石川県信用保証協会は、クラウドサービスの活用と包括的なセキュリティ対策の強化によりセキュアなインフラ環境を構築し、BCP(事業継続計画)対策を強化した。5月23日、環境構築を支援した日立ソリューションズ・クリエイトが発表した。災害発生時でも信用保証業務を継続し、中小企業向けの金融機能維持に貢献したい考えだ。
信用保証協会は中小企業の金融円滑化を目的とする公的な保証機関。47都道府県と横浜市、川崎市、名古屋市、岐阜市の4市にあり、各地域に密着した業務を展開している。
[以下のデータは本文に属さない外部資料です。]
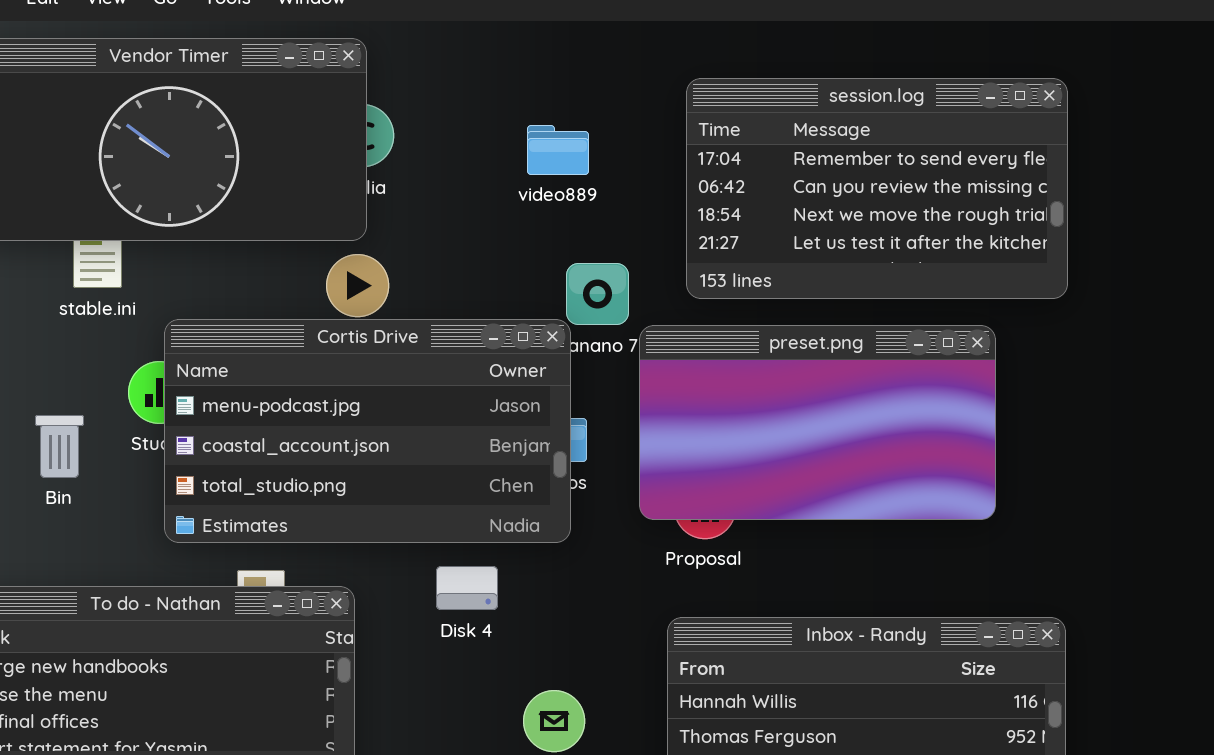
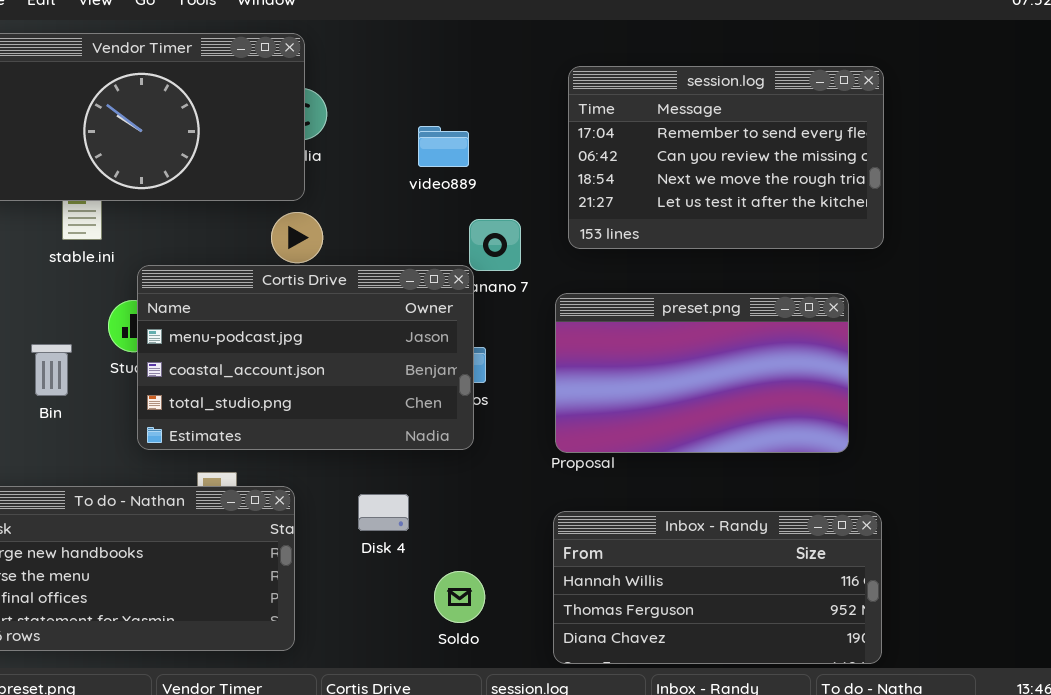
video889: [527,125,589,175] -> [418,126,469,167], moved
preset.png: [639,325,996,520] -> [555,293,849,453], moved
Disk 4: [436,566,498,610] -> [358,494,409,531], moved

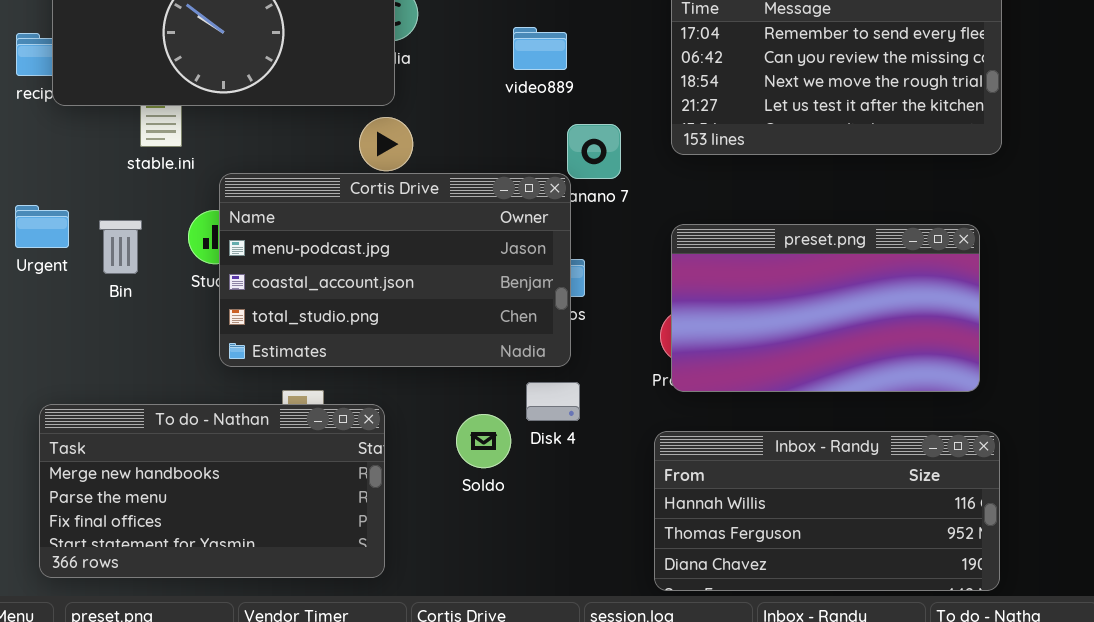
preset.png: [555,293,849,453] -> [671,224,980,392], moved
Bin: [31,344,72,396] -> [99,220,142,274], moved
Disk 4: [358,494,409,531] -> [526,382,580,421], moved
Soldo: [434,571,485,623] -> [456,414,511,468], moved

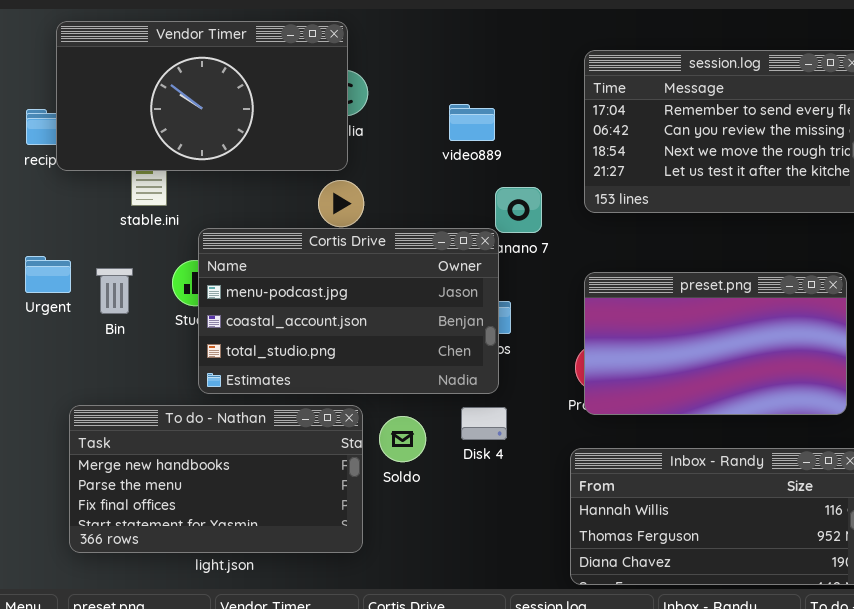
To do - Nathan: [39,404,385,578] -> [69,405,363,553], moved
Soldo: [456,414,511,468] -> [379,416,426,462], moved

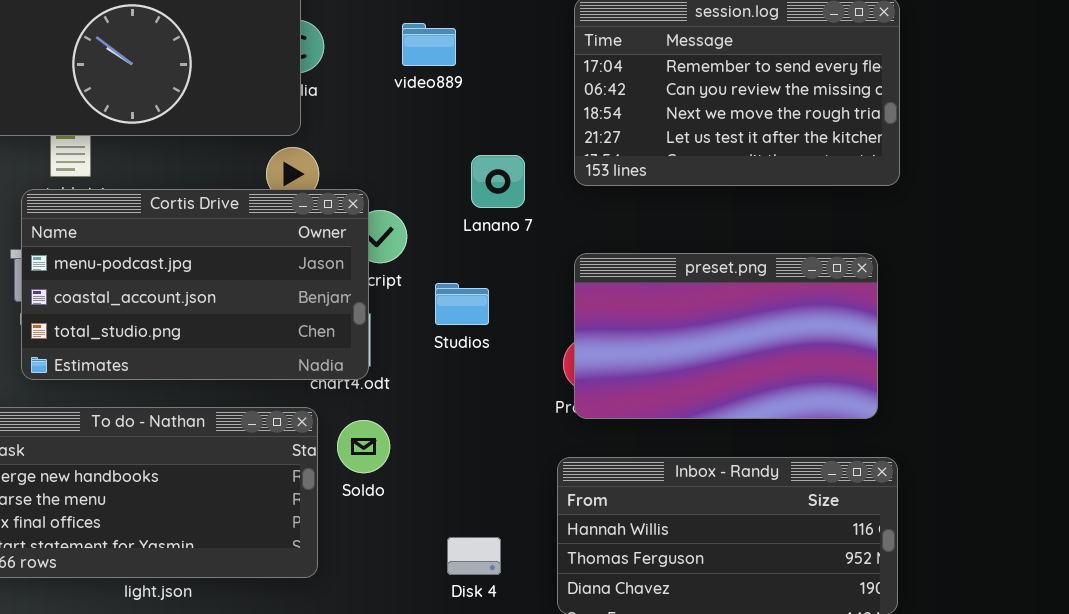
video889: [449,104,495,141] -> [402,23,456,66], moved
Cortis Drive: [198,228,499,394] -> [21,189,369,380], moved
Disk 4: [461,407,507,440] -> [447,537,501,575], moved

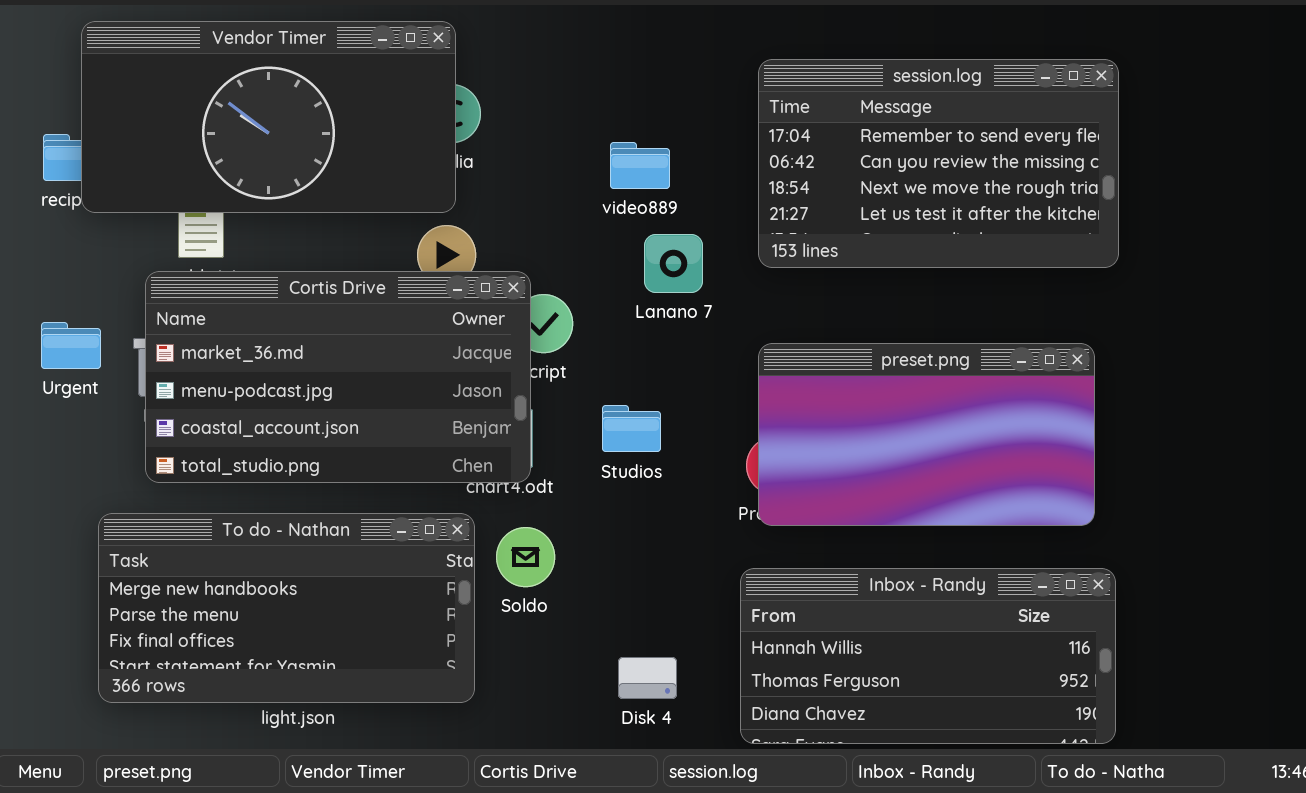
video889: [402,23,456,66] -> [610,142,670,189], moved
Cortis Drive: [21,189,369,380] -> [145,271,531,483], scrolled up 1 row
Studios: [435,283,489,325] -> [602,405,661,452], moved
石川県信用保証協会では従来、業務システムの利用は協会内部からのアクセスに限定されており、大規模災害や感染症拡大などで職員の出勤が困難になった場合、業務が停滞し、中小企業への金融支援に遅れが生じるリスクを抱えていた。そこで同協会は、BCP対策を強化し、場所にとらわれないリモートワークを実現できる環境の構築を模索。日立ソリューションズ・クリエイトが提案した「各種ソリューションによる包括的なセキュリティ対策案」を採用した。
従来、業務システムのサーバーなどは一つの事務所に集約して設置していたが、この対策案ではITインフラをMicrosoft(マイクロソフト)のクラウドサービス「Microsoft Azure」に移行するとともに、グループウェアには「Microsoft 365」を採用。事務所が被災した場合でもデータやシステムが保全され、業務継続が可能となる仕組みを構築し、物理的なリスク回避策を講じた。同時にネットワーク環境も刷新し、クラウドUTM、多要素認証、メールセキュリティなどを組み合わせて導入し、協会外からセキュアにアクセスできる環境を整えたとしている。
クラウドに移行したことでサーバーの運用・保守に関するコストや業務負荷が削減できたほか、外出先や自宅からもシステムを利用できるようになった。また、システム基盤をクラウドにシフトしたことで、「スケールアップや構成変更が容易になり、経営環境・システム環境の変化に合わせて、業務見直しが適時に行えるようになった」という。
石川県信用保証協会はこれらの新しい環境を23年12月から利用しており、直後の24年1月に発生した能登半島地震でも被災した中小企業への金融支援・経営支援を継続できたことから、その有効性を実証できたとしている。